Los ingresos vienen a compensar gastos de los servicios que disfrutamos cada día. Con mayor o menor conciencia, es muy posible que ya tengamos las manos manchadas de sangre. Pero, ojo, que eso no es bueno ni malo; dependerá de cómo se mire, que diría Pau Donés. La cuestión estriba en quitarnos la careta y dejar a un lado la hipocresía. Habrá que decidir si vale por igual la vida de los 7.000 millones de humanos que habitamos en este planeta o, por el contrario, hay diferencias. Un servidor lo tiene claro, pero la triste realidad es que, mientras sigamos jugándonos los cuartos con quienes se dedican a arrasar naciones, mantendremos nuestro habitual fariseísmo. Para seguir en las mismas, más vale decirlo alto y claro: esas vidas nos importan un rábano. Si así fuera, miremos decididamente hacia otro lado y dejémonos de lamentos. Si no -y ojalá optemos por ello-, despertemos a la realidad de una jodida vez. Guste o disguste, el tema va con nosotros y no solo con quienes nos gobiernan.

El brutal asesinato de Jamal Khashoggi y las matanzas cometidas en Yemen obligan a replantearnos la calaña de nuestros compañeros de viaje. Quizás ahora empecemos a tomar en mayor consideración lo que ocurre más allá de nuestro jardín. El problema para nuestras pulcras conciencias es que somos parte activa de lo que sucede por aquellas tierras. Si con Irak se montó la marimorena por el mero hecho de enviar misiones de apoyo logístico y humanitario, o por ceder el uso de bases militares, ahora aportamos directamente los medios de destrucción.
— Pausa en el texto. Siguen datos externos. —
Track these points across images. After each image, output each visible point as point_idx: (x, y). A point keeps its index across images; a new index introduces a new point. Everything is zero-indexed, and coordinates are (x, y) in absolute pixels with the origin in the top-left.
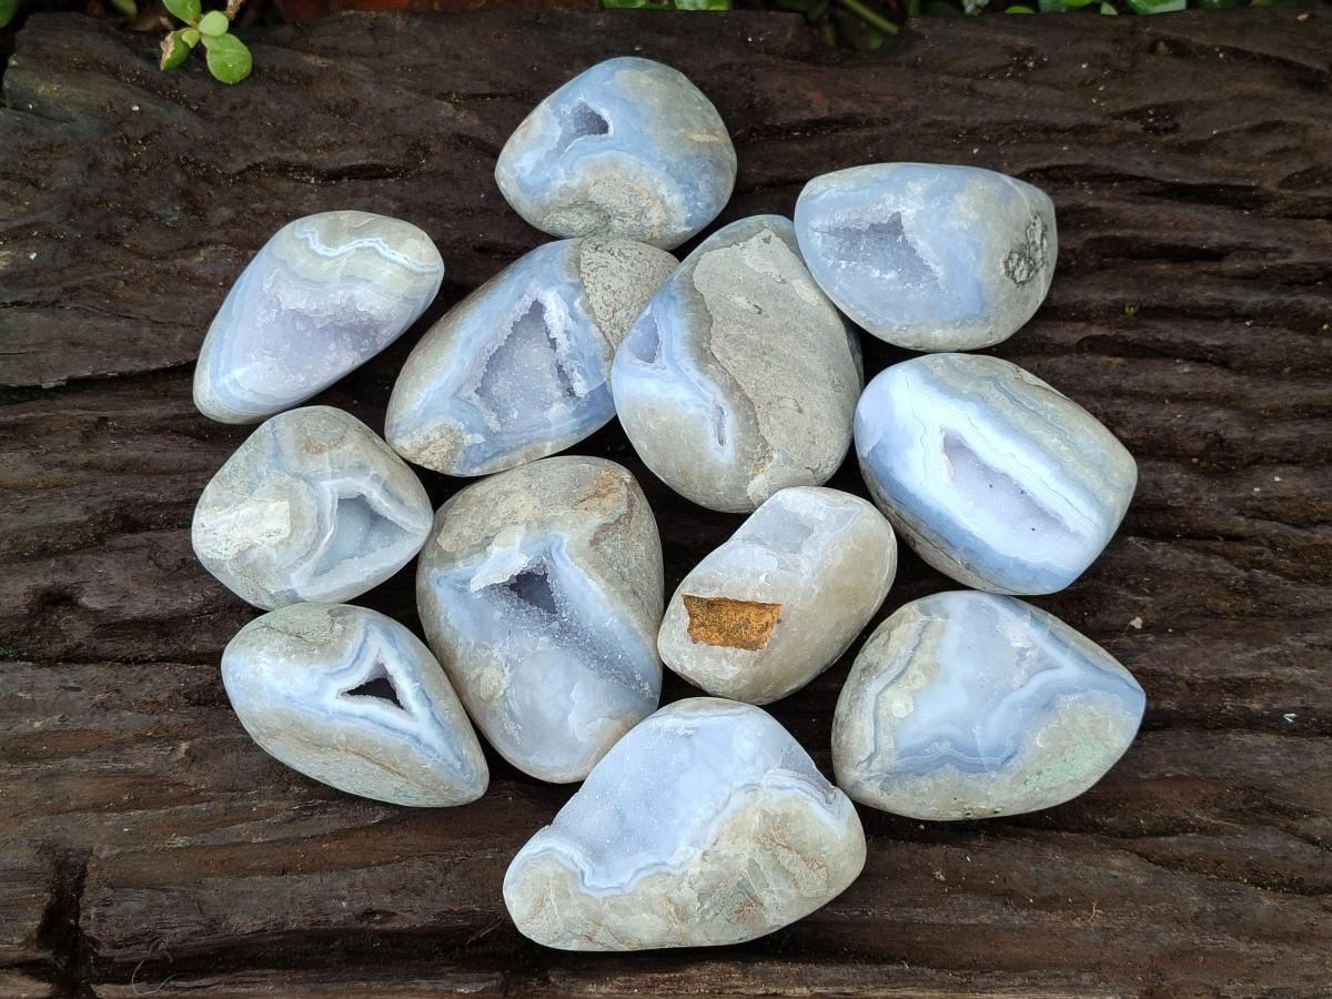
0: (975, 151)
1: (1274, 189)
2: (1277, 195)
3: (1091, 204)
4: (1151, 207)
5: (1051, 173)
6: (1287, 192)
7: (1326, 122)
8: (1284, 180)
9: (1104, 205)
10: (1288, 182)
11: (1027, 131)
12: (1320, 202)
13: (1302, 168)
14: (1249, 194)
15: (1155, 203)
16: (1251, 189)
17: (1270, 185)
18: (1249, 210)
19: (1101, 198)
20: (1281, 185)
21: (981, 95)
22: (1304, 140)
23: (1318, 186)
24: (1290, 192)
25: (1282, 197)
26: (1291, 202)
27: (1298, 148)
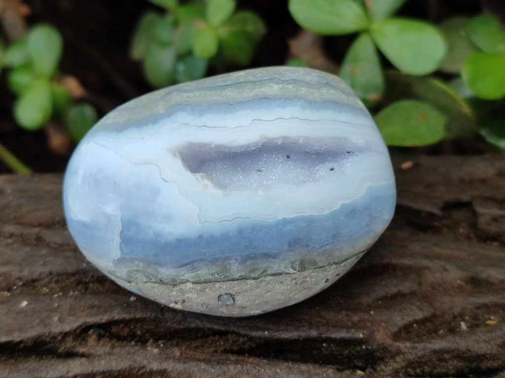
0: (24, 303)
1: (389, 341)
2: (393, 349)
3: (155, 366)
4: (232, 367)
5: (114, 329)
6: (404, 346)
7: (442, 263)
8: (400, 331)
9: (169, 366)
10: (405, 332)
11: (93, 282)
12: (447, 356)
13: (419, 315)
14: (358, 348)
15: (237, 362)
16: (360, 342)
17: (382, 337)
18: (363, 370)
19: (168, 358)
20: (396, 336)
21: (48, 245)
22: (420, 284)
23: (442, 337)
24: (408, 344)
25: (399, 352)
26: (411, 357)
27: (413, 293)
Eso sí, nosotros no pulsamos el botón rojo. Solo pasamos el cepillo, por si hay algo que recoger.

Acepto que, en este tema, hay muchos más intereses y pueden ser contrapuestos. De acuerdo, pero no puede aceptarse el argumento de que somos un país serio y cumplimos nuestros contratos, porque lo firmado no es válido cuando conlleva muertes a doquier. Menos aún cuando nos pasamos por el forro la normativa europea sobre comercio de armas. Por mucho menos, hace dos años no le vendimos chalecos antibalas a los libios. Tampoco sirven de pretexto los 12.770 millones de euros que obtendrán las empresas españolas por construir el AVE entre Riad y La Meca, los 1.500 millones por la refinería de Ras Tanura, ni los 6.000 empleos que generará la construcción de las cinco corbetas en Cádiz. Hagan análisis de costes y vidas, y no una simple balanza comercial. Traduzcan el dinero en esos términos y, si aun así compensa, pues a por ello. Al fin y al cabo, toda conciencia tiene un precio aunque, en esta ocasión, dudo que valga la pena vender el alma al diablo.

Dice Pedro Sánchez que "la política es convertir los ideales en realidades". Me gusta la frase, aunque la decisión adoptada por el Gobierno de España se aleje mucho del deseo que manifiesta su presidente. Simple retórica porque, a la vista de los hechos, es la realidad la que sigue ahogando a los ideales.